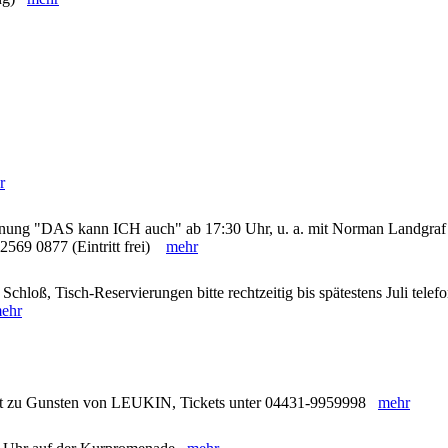
r
hnung "DAS kann ICH auch" ab 17:30 Uhr, u. a. mit Norman Landgraf
 2569 0877 (Eintritt frei)
mehr
chloß, Tisch-Reservierungen bitte rechtzeitig bis spätestens Juli telef
ehr
nzert zu Gunsten von LEUKIN, Tickets unter 04431-9959998
mehr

------

(EXERCISE DETAILS): Give back exactly the lines from the line holding "chloß, Tisch-Reservierungen bitte" through the last line of the listing, including both.

(TASK RESULT):
chloß, Tisch-Reservierungen bitte rechtzeitig bis spätestens Juli telef
ehr
nzert zu Gunsten von LEUKIN, Tickets unter 04431-9959998
mehr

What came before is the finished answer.